Computer Graphics Laboratory ETH Zurich



The Simulation and Animation group is part of the Computer Graphics Lab. We develop methods for machine learning based physics simulations, where a particular challenge is to synergistically combine neural networks with physical laws. We focus on graphics applications, aiming at efficient reconstructions of simulations, image based modeling and simulation techniques, and methods for simulation control and inverse problems.

Neural physics

We research the synergistic combination of neural networks and physics simulations. We develop neural prediction methods that translate the physics fields into a compressed representation and predict the state of the system over time in the latent space. To increase robustness of long-term predictions we train an end-to-end network and maximize control by latent space subdivision of input quantities.

Neural flow stylization

Artistically controlling the shape, motion and appearance of simulations is essential for providing directability for physics. We use neural networks to transfer styles from arbitrary input images to 3D smoke simulations by reformulating the problem as a transport-based optimization. Our methods generate coherent structures spatially and temporally, and enable effects such as stylization of smoke and liquids, multi-fluid stylization and color transfer.

Neural authoring

Authoring physics-based smoke animation is a long-standing problem in visual effects production. We develop new sketching metaphors for the efficient control of fluid animations while exploring the use of data-driven approaches to reduce the computation time for interactive prototyping of animations.

Digital twins

In collaboration with the Institute for Advanced Study at the Technical University of Munich we pursue research on capturing real fluids and computing accurate tomography reconstructions. The real-world captured data will be connected to physics simulations by deep learning methods that allow a high-quality mapping between the different data sources.

SPH simulations

The SPH concept is increasingly popular in a large variety of application areas that range from entertainment technologies to engineering.
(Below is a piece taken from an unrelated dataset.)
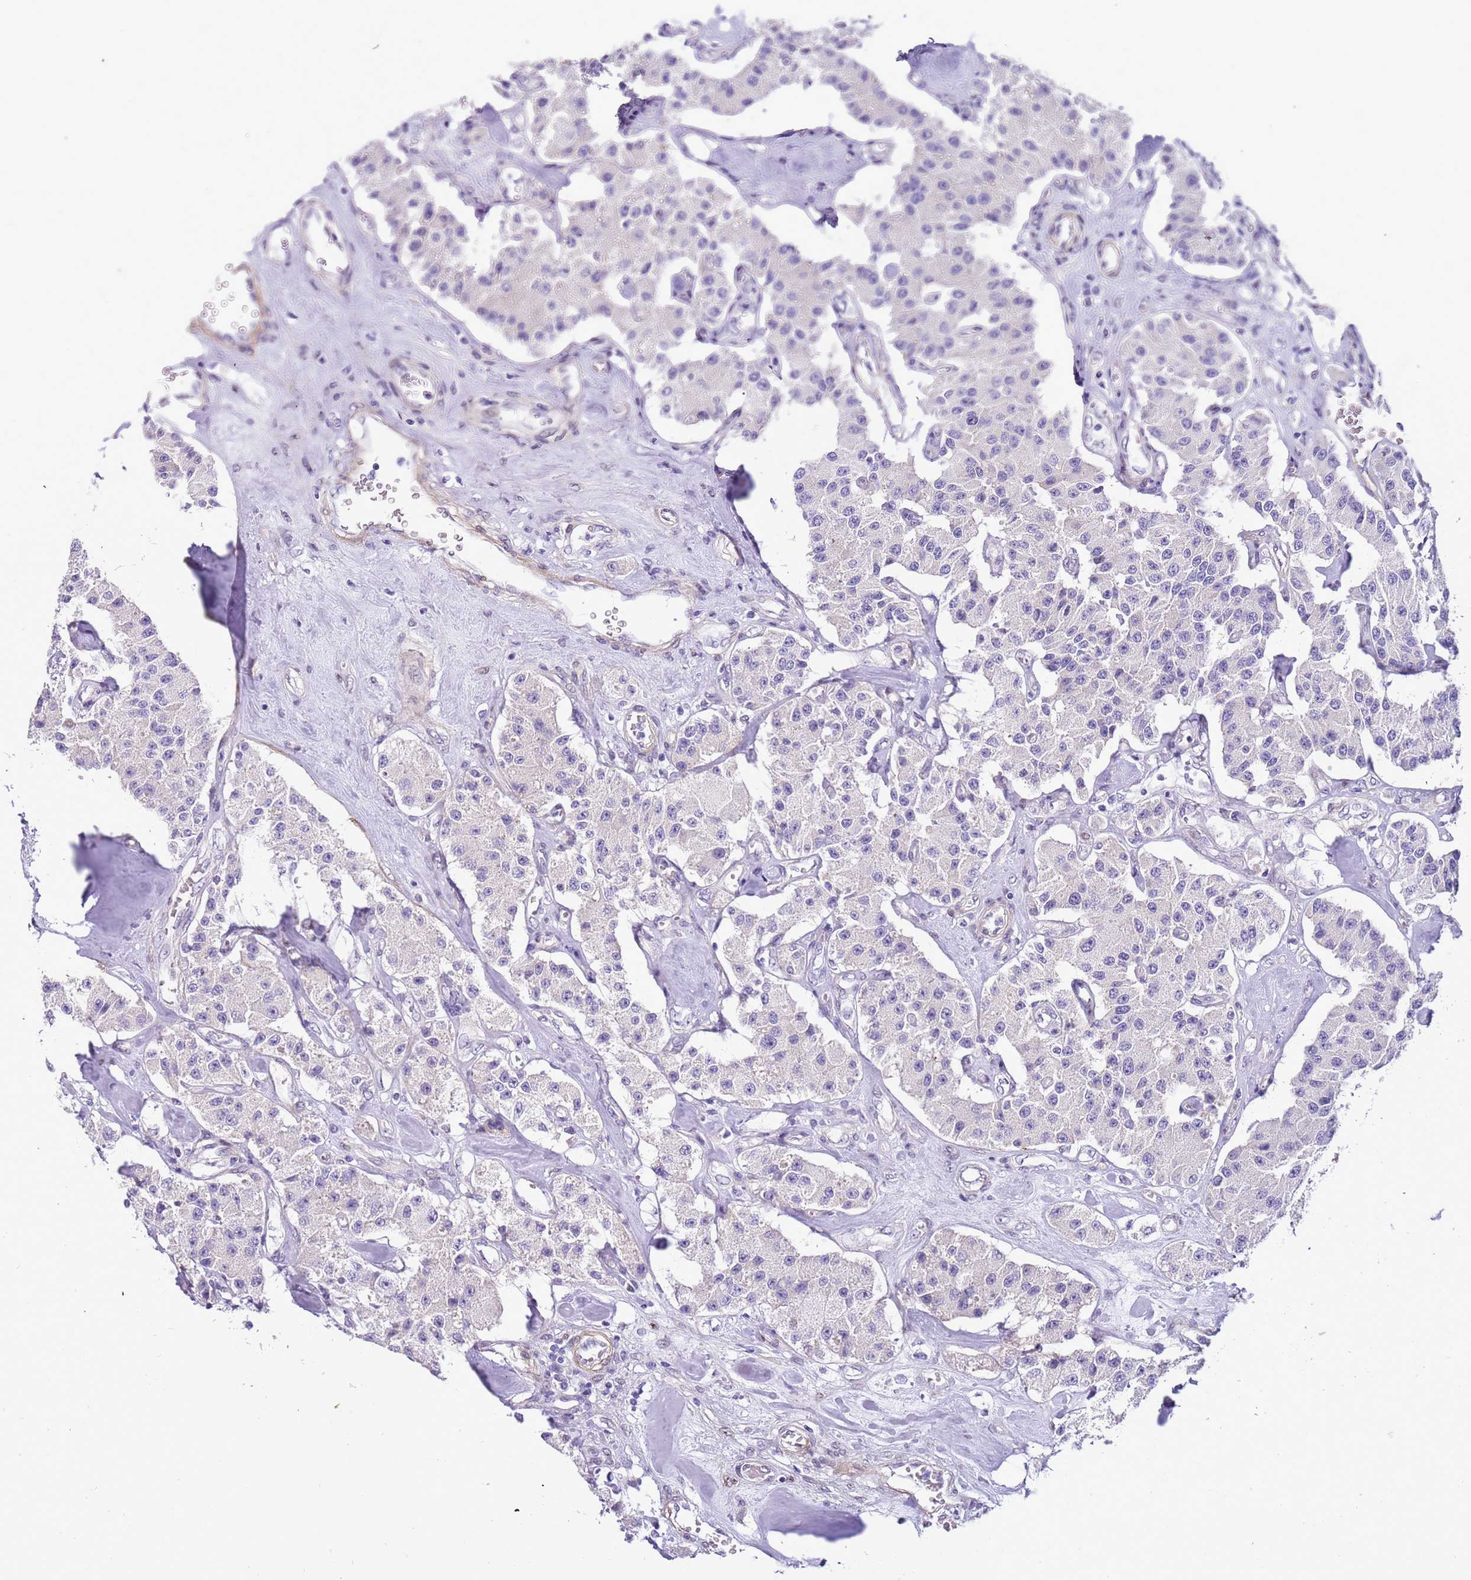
{"staining": {"intensity": "negative", "quantity": "none", "location": "none"}, "tissue": "carcinoid", "cell_type": "Tumor cells", "image_type": "cancer", "snomed": [{"axis": "morphology", "description": "Carcinoid, malignant, NOS"}, {"axis": "topography", "description": "Pancreas"}], "caption": "High power microscopy micrograph of an immunohistochemistry (IHC) micrograph of carcinoid, revealing no significant positivity in tumor cells.", "gene": "PLEKHH1", "patient": {"sex": "male", "age": 41}}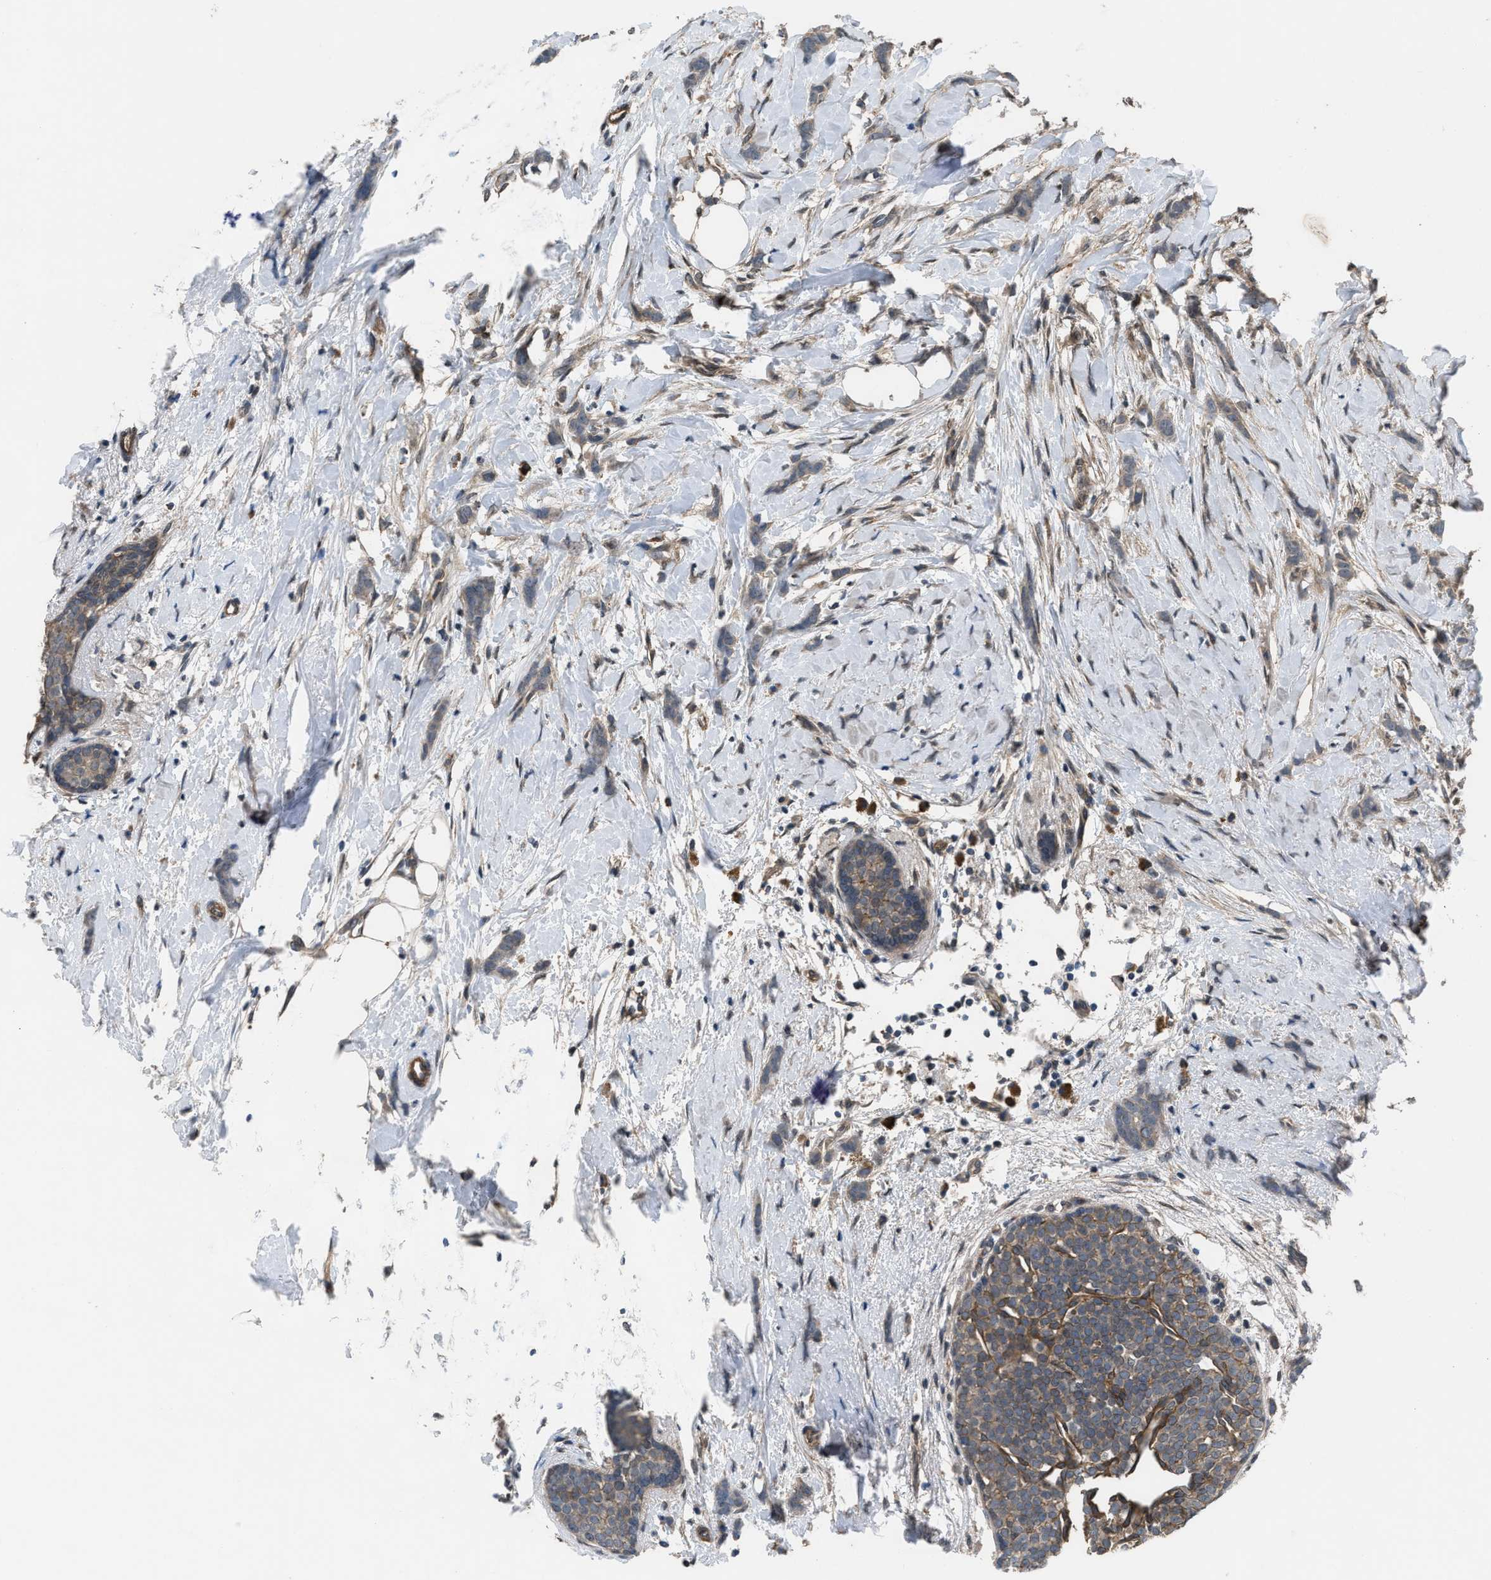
{"staining": {"intensity": "weak", "quantity": ">75%", "location": "cytoplasmic/membranous"}, "tissue": "breast cancer", "cell_type": "Tumor cells", "image_type": "cancer", "snomed": [{"axis": "morphology", "description": "Lobular carcinoma, in situ"}, {"axis": "morphology", "description": "Lobular carcinoma"}, {"axis": "topography", "description": "Breast"}], "caption": "About >75% of tumor cells in human breast cancer (lobular carcinoma) reveal weak cytoplasmic/membranous protein staining as visualized by brown immunohistochemical staining.", "gene": "UTRN", "patient": {"sex": "female", "age": 41}}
We have developed various methods for increasing stability, efficiency and versatility of SPH simulations, including predictor-corrector methods for pressure computation and a machine learning based real-time fluid solver.

3D reconstruction of the palatal shape

In this multi-investigator project funded by the Botnar Research Centre for Child Health, the University of Basel and our group aim to optimize the surgical treatment of cleft lip and palate with the use of machine learning algorithms, smartphone images and 3D printed orthopedic plates.